[Saved data entries]
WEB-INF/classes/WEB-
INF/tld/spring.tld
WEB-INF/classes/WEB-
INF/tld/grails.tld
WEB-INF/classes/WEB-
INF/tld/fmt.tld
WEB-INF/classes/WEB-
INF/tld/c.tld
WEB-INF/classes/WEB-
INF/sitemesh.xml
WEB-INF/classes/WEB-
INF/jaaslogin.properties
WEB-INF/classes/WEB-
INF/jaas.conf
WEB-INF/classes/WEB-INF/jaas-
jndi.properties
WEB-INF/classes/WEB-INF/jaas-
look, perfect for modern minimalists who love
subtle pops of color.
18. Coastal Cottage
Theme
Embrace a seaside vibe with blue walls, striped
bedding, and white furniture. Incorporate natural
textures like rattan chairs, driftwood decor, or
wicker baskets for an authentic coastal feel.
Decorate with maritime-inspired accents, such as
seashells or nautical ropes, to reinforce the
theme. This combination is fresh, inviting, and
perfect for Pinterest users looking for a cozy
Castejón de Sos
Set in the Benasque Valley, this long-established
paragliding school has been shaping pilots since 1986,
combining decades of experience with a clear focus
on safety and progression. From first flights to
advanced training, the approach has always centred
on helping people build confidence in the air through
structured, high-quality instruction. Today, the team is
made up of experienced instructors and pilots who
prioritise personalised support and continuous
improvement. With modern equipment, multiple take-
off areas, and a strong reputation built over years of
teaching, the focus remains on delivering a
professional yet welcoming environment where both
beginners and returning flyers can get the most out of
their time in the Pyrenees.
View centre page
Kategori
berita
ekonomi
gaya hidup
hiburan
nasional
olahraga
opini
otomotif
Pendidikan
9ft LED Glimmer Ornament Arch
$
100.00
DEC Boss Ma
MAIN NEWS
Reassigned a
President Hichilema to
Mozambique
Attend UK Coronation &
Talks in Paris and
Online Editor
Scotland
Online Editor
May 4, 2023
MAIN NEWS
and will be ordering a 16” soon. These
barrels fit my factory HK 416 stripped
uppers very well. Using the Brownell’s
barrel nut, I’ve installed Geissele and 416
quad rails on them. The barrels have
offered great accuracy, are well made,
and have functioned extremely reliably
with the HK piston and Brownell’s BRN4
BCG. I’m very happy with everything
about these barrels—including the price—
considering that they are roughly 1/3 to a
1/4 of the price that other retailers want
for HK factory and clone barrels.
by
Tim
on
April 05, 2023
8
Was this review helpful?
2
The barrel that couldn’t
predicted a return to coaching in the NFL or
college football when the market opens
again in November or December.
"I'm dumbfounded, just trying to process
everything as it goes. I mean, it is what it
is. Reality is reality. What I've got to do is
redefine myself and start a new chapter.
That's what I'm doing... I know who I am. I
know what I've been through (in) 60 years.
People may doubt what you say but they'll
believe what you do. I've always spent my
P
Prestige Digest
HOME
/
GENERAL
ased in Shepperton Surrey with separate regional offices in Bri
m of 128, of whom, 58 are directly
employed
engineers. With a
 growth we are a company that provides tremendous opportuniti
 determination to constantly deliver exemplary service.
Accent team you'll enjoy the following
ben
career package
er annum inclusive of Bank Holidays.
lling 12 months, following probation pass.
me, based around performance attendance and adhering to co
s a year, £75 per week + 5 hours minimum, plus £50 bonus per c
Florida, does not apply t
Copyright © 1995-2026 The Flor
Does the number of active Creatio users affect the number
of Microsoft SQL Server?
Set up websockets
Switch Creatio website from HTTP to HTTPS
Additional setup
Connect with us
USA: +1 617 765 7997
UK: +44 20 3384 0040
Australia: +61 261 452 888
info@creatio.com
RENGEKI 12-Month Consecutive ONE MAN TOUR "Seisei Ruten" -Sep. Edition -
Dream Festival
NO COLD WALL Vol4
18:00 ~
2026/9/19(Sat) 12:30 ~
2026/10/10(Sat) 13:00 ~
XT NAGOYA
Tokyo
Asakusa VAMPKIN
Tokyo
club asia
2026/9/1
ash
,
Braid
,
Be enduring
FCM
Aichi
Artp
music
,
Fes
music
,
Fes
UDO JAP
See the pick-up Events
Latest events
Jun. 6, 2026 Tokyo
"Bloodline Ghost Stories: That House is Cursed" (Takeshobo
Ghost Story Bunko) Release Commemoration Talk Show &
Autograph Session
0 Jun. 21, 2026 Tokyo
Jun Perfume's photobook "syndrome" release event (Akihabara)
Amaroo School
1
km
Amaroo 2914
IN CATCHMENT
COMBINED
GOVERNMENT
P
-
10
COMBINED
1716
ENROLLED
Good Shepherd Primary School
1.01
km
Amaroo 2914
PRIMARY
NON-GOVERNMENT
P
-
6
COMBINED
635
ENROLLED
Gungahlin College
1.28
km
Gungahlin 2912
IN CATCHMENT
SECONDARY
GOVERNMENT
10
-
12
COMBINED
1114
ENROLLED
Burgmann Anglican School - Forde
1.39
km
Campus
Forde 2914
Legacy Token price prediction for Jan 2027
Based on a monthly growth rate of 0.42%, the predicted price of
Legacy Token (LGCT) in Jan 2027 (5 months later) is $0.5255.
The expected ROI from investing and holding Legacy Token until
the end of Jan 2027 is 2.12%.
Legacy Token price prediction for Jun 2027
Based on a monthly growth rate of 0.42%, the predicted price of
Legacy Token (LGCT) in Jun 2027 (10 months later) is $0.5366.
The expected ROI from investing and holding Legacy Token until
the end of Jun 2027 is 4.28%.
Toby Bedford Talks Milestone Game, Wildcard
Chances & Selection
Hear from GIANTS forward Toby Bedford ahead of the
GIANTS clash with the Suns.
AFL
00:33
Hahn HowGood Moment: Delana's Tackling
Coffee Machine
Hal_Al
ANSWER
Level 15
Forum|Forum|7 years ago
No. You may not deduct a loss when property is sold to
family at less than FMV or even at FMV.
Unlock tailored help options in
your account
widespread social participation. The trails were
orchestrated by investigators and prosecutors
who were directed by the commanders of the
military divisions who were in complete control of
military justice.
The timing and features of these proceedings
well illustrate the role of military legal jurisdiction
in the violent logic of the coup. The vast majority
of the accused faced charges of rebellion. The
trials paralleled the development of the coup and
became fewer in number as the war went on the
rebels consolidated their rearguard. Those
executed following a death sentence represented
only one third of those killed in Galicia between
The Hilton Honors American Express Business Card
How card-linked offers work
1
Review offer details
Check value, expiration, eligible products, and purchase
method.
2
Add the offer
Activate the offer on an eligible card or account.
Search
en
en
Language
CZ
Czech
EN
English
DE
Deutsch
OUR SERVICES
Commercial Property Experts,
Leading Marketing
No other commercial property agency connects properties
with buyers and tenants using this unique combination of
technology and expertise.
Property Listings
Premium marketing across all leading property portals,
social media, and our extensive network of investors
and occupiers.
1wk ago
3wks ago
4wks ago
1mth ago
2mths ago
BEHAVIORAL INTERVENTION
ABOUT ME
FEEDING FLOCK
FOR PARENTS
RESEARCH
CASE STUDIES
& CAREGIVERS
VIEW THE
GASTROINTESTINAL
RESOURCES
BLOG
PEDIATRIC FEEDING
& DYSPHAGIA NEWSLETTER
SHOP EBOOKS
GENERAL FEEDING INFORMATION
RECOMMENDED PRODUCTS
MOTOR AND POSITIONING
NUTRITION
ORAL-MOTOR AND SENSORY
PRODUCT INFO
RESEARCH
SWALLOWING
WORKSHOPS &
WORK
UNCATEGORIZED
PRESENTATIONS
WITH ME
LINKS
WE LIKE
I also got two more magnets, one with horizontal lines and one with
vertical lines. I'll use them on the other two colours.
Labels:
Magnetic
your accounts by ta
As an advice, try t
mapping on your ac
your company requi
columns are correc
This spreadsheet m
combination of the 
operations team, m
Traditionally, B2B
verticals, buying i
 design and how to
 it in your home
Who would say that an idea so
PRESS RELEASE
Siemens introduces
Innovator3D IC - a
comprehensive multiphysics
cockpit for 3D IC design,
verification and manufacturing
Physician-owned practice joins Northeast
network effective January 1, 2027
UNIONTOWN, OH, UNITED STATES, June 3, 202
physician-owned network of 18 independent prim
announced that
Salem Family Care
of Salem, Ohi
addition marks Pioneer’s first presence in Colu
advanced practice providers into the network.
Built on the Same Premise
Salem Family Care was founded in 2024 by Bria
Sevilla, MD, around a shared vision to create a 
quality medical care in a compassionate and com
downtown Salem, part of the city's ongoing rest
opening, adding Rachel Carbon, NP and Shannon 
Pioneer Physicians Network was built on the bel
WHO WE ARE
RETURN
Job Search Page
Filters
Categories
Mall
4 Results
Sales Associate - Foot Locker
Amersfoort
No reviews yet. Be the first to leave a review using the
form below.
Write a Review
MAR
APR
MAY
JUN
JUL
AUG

## WORK REQUEST:
Edit the rows from the first line down through the line containing "Set in the Benasque", changing "seaside" to "beachside" and leaving everything else the same.

## EXERCISE RESULT:
WEB-INF/classes/WEB-
INF/tld/spring.tld
WEB-INF/classes/WEB-
INF/tld/grails.tld
WEB-INF/classes/WEB-
INF/tld/fmt.tld
WEB-INF/classes/WEB-
INF/tld/c.tld
WEB-INF/classes/WEB-
INF/sitemesh.xml
WEB-INF/classes/WEB-
INF/jaaslogin.properties
WEB-INF/classes/WEB-
INF/jaas.conf
WEB-INF/classes/WEB-INF/jaas-
jndi.properties
WEB-INF/classes/WEB-INF/jaas-
look, perfect for modern minimalists who love
subtle pops of color.
18. Coastal Cottage
Theme
Embrace a beachside vibe with blue walls, striped
bedding, and white furniture. Incorporate natural
textures like rattan chairs, driftwood decor, or
wicker baskets for an authentic coastal feel.
Decorate with maritime-inspired accents, such as
seashells or nautical ropes, to reinforce the
theme. This combination is fresh, inviting, and
perfect for Pinterest users looking for a cozy
Castejón de Sos
Set in the Benasque Valley, this long-established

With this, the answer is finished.